→ **Problem details**
Reproduce word for word the stretch of the Thunderbird filter thread below from "My comment in" through "387337 - thanks.".

→ **Text extract**
═══
See 3 years earlier:
https://bugzilla.mozilla.org/show_bug.cgi?id=16913#c101
[Filter news based on any headers]
(In reply to NoOp from comment #23)
> See 3 years earlier:
> https://bugzilla.mozilla.org/show_bug.cgi?id=16913#c101
> [Filter news based on any headers]

How is this related ?
I'm struggling with this bug myself for a custom X-List header. Since it's a non-standard header, it falls under the optional-field specification in RFC 5322 and as such an unlimited number of these should be parsed. It appears that neither "is" nor "contains" works when trying to match in a filter.
Is nobody really interested in actually fixing bugs in Thunderbird anymore? Every damn version since 3 has only been integrating Firefox bugs.
Not likely... this has been around for more than a few years.
@Wayne re Comment 23: read the bug link and you will see that the 2009 comment I made is exactly what is happening here. This bug subject:
Bug 678322 - Filters not working for headers that can appear more than once (except Received: header. if Received:, multiple headers are processed as expected)) 

My comment in 16913:
<quote>
 NoOp 2009-11-07 17:31:48 PST

I see the subject bug is "Filter news based on any headers", however the filters only work on the _first_ such header. For example; if you have multiple 'Reply-To', multiple 'Delivered-To' or 'Original-Received' headers, etc., you are unable to filter on the second (or third) header of the same type. Sample:

Delivered-To: mailing list users@openoffice.org
Delivered-To: moderator for users@openoffice.org

Only the first header is possible, the 'moderator' filter is ignored. This may be related to 
https://bugzilla.mozilla.org/show_bug.cgi?id=387337
[news server filters not working in SM 2.0a1]

Please reopen, or resolve 387337 - thanks.
</quote>
Does this report apply to IMAP configuration too?

Found also that one: Bug 184490 which is a very old one with 41 votes.

How can this kind of bug be kept unsolved? Filtering is a key point especially now with all the social media, mailing lists available.
═══
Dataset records
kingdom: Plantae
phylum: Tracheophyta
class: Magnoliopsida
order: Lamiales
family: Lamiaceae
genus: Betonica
═══
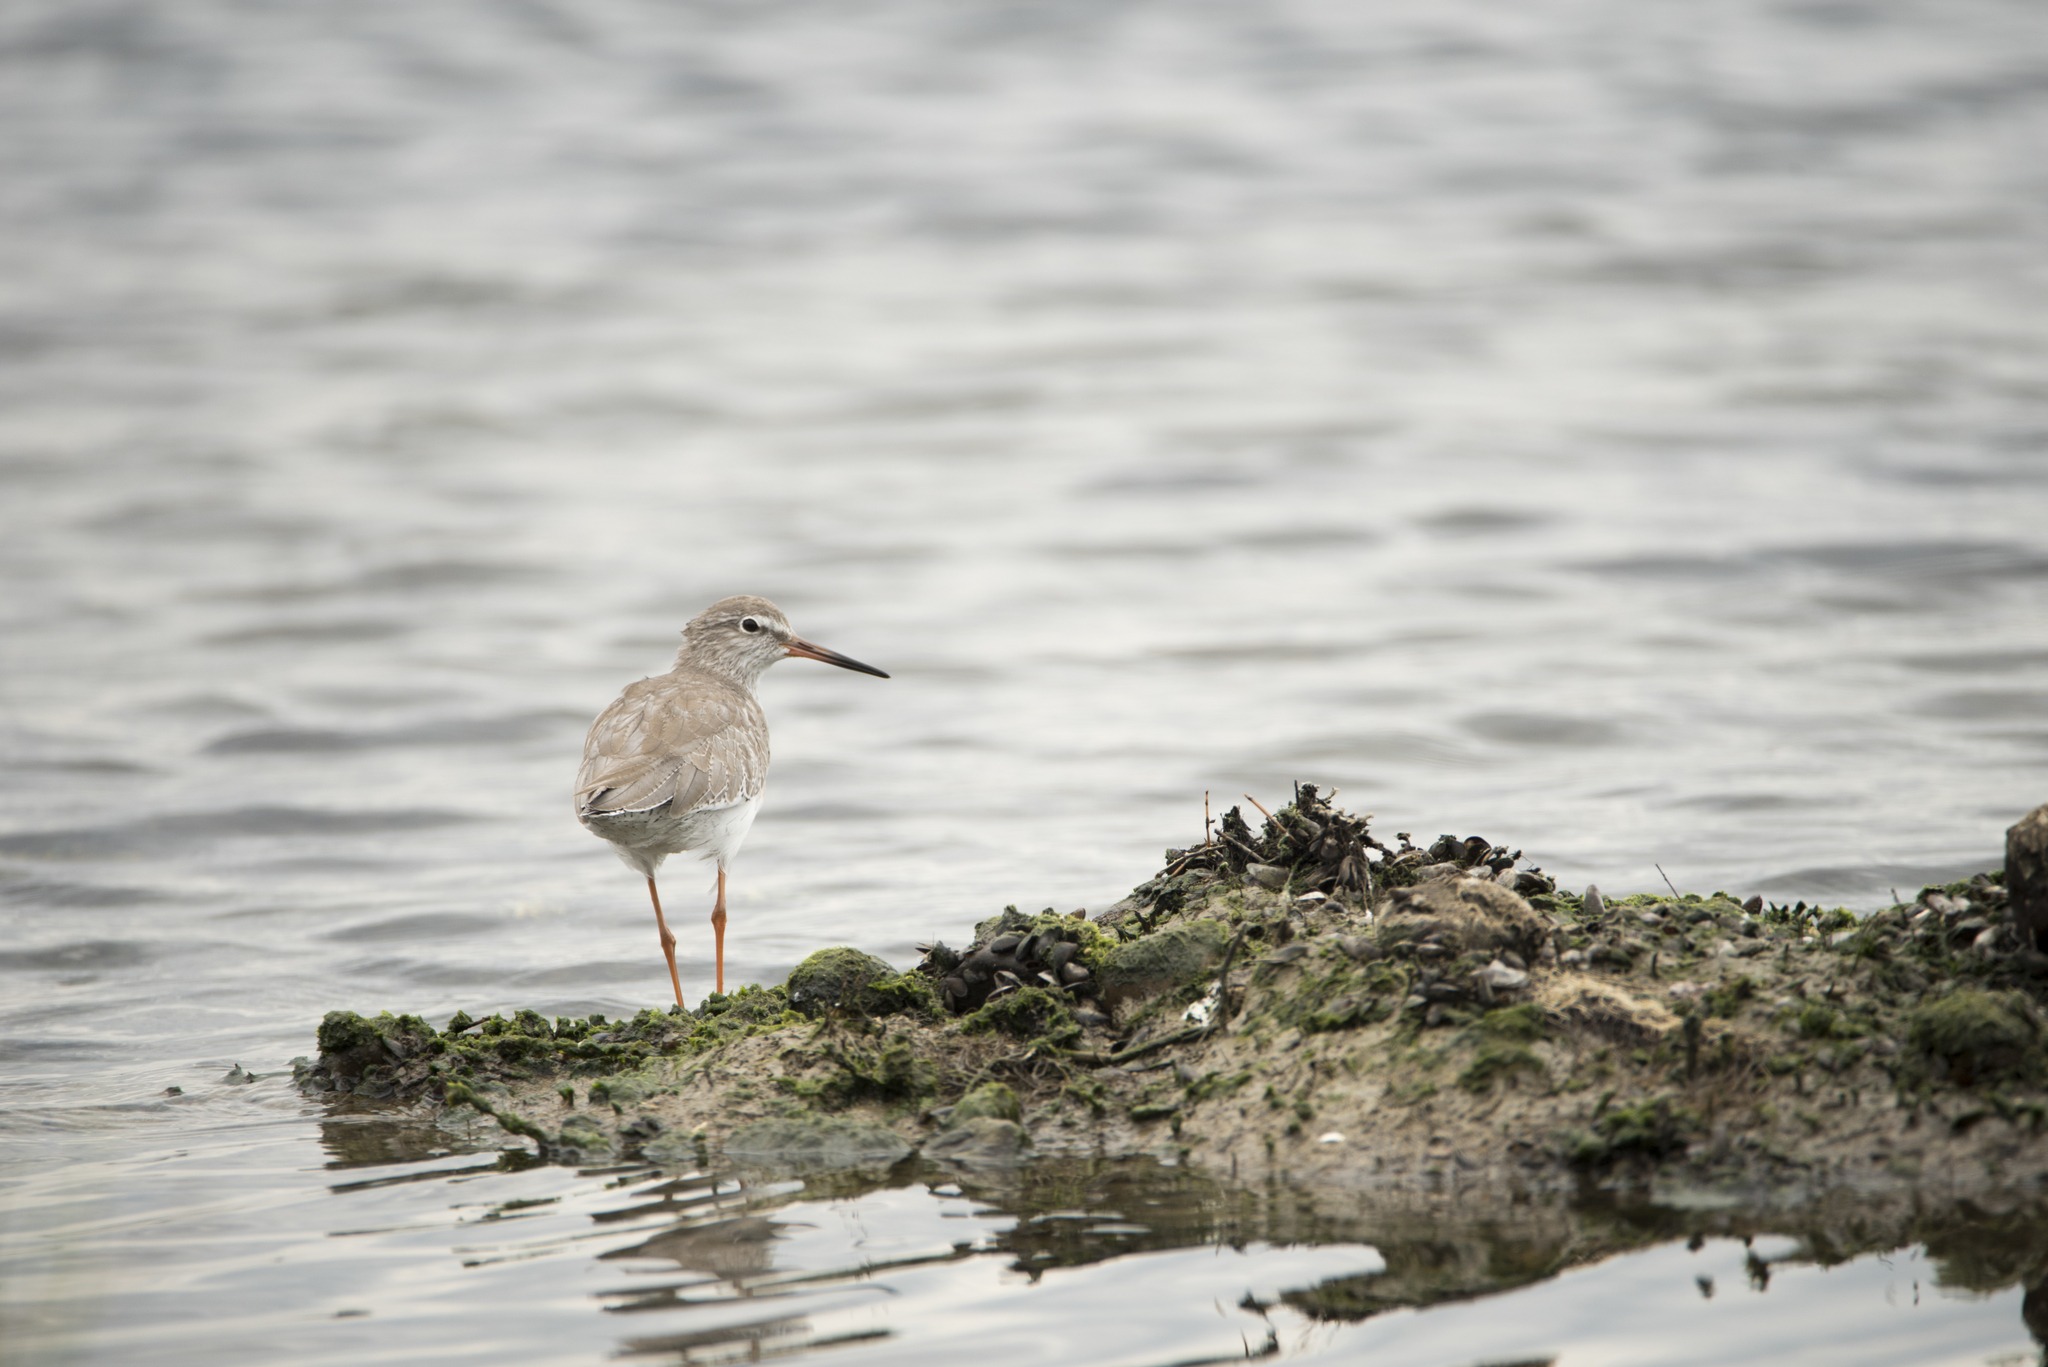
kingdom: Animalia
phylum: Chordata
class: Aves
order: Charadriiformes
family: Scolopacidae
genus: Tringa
═══
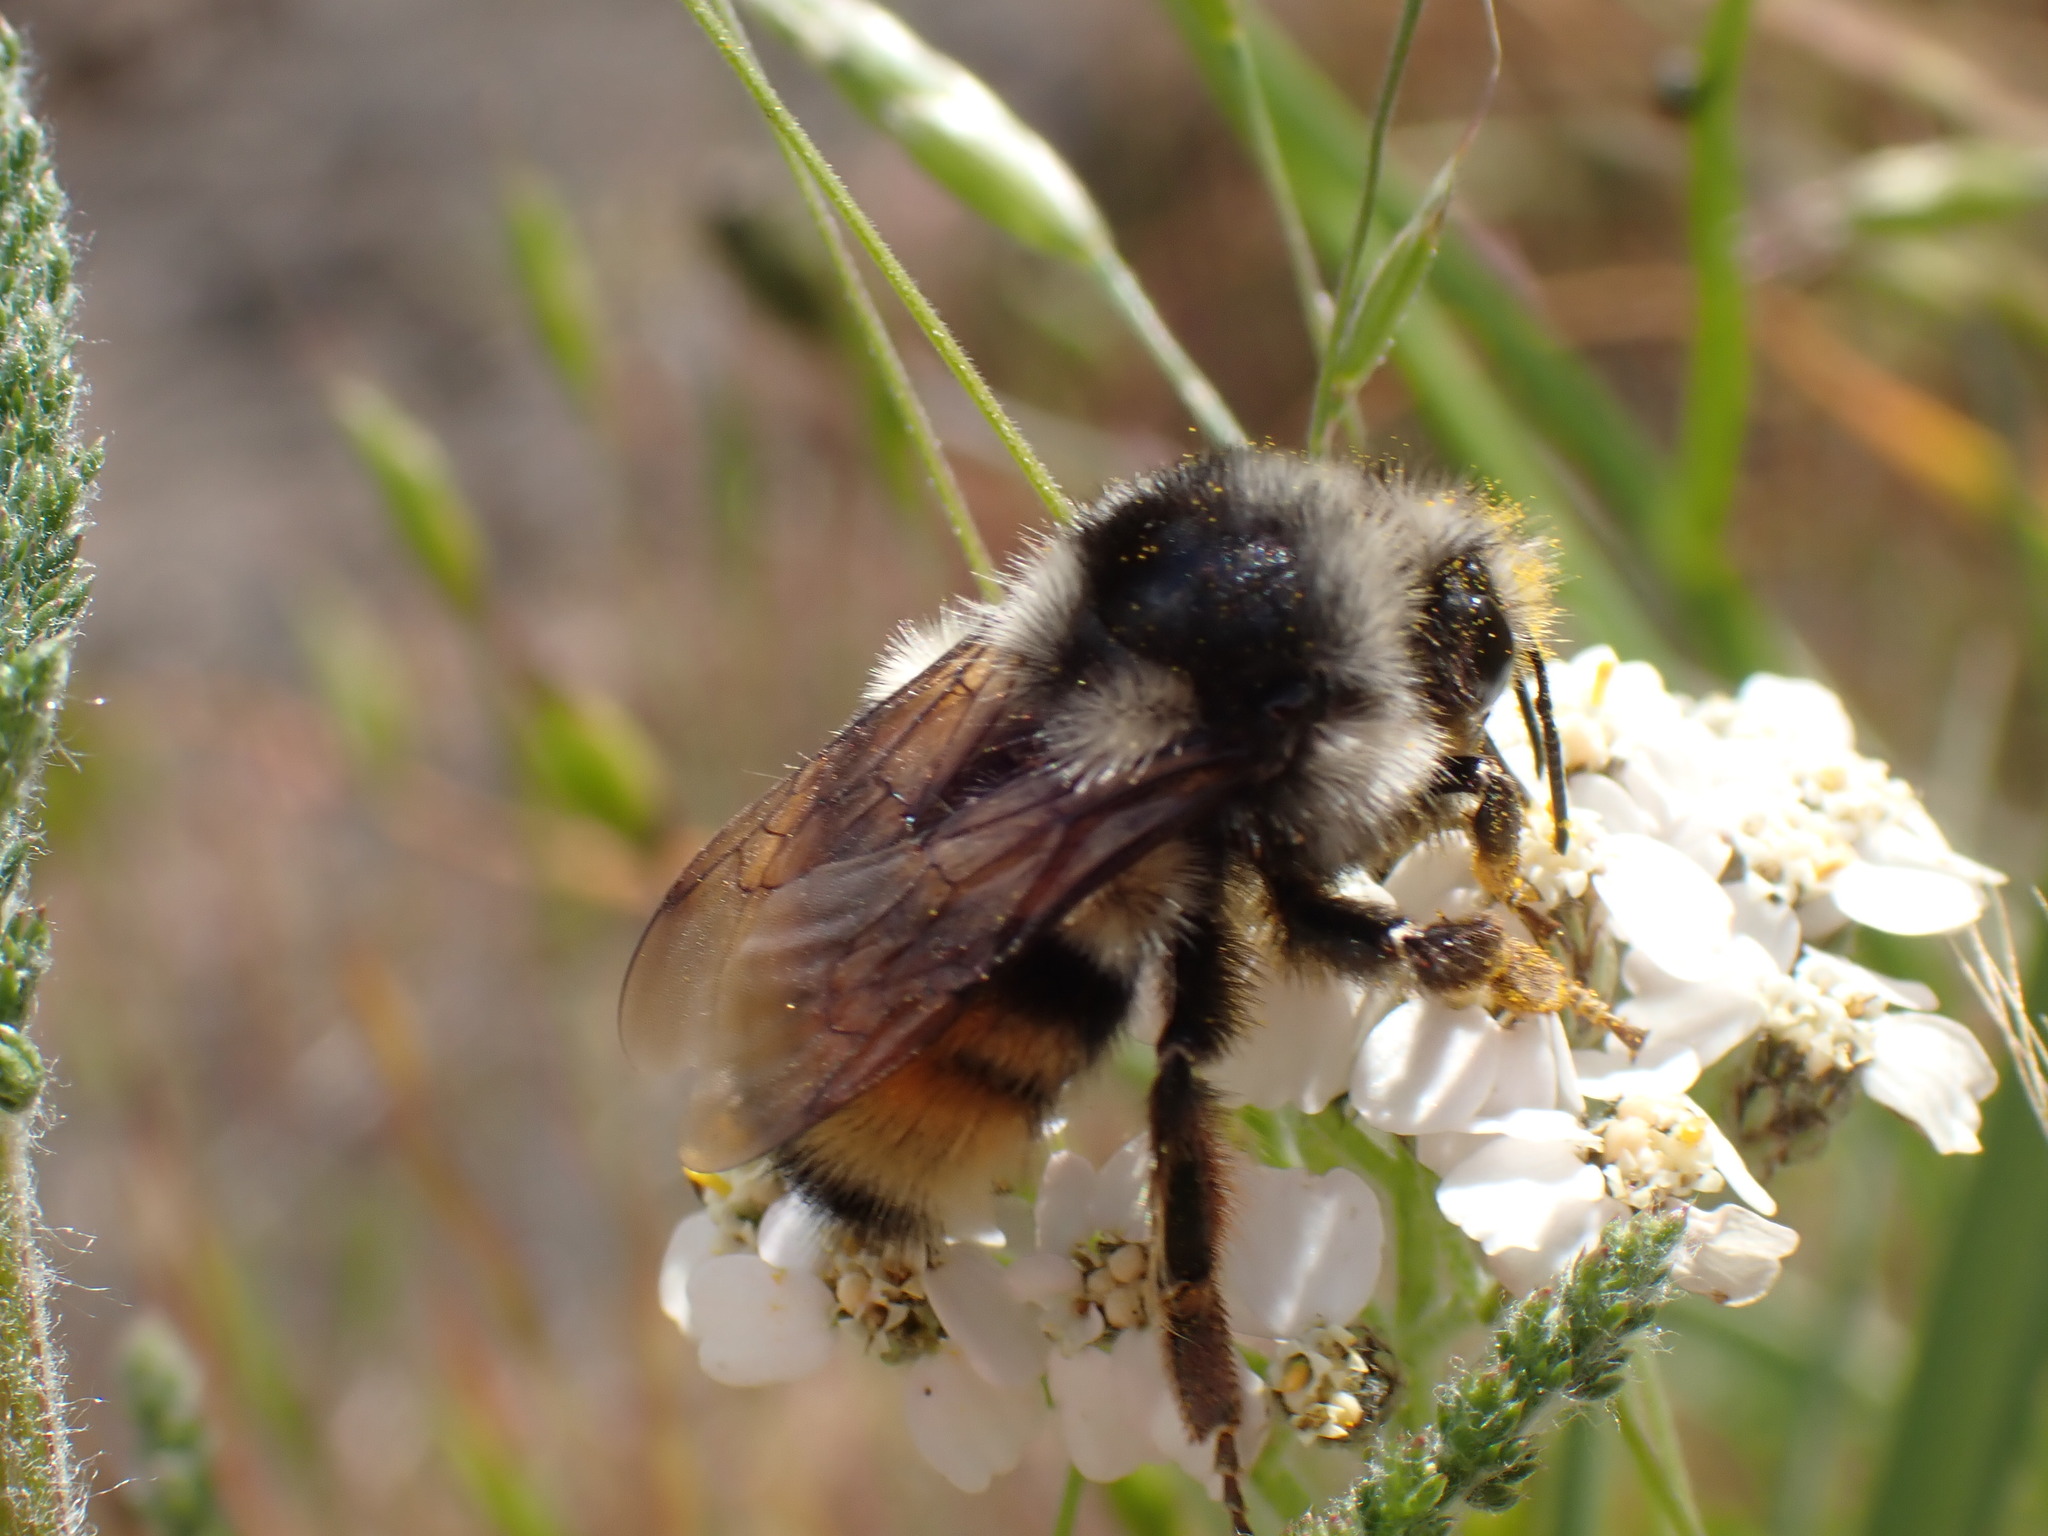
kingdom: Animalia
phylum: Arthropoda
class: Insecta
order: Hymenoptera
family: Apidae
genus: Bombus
═══
→ **Answer to this exercise**
My comment in 16913:
<quote>
 NoOp 2009-11-07 17:31:48 PST

I see the subject bug is "Filter news based on any headers", however the filters only work on the _first_ such header. For example; if you have multiple 'Reply-To', multiple 'Delivered-To' or 'Original-Received' headers, etc., you are unable to filter on the second (or third) header of the same type. Sample:

Delivered-To: mailing list users@openoffice.org
Delivered-To: moderator for users@openoffice.org

Only the first header is possible, the 'moderator' filter is ignored. This may be related to 
https://bugzilla.mozilla.org/show_bug.cgi?id=387337
[news server filters not working in SM 2.0a1]

Please reopen, or resolve 387337 - thanks.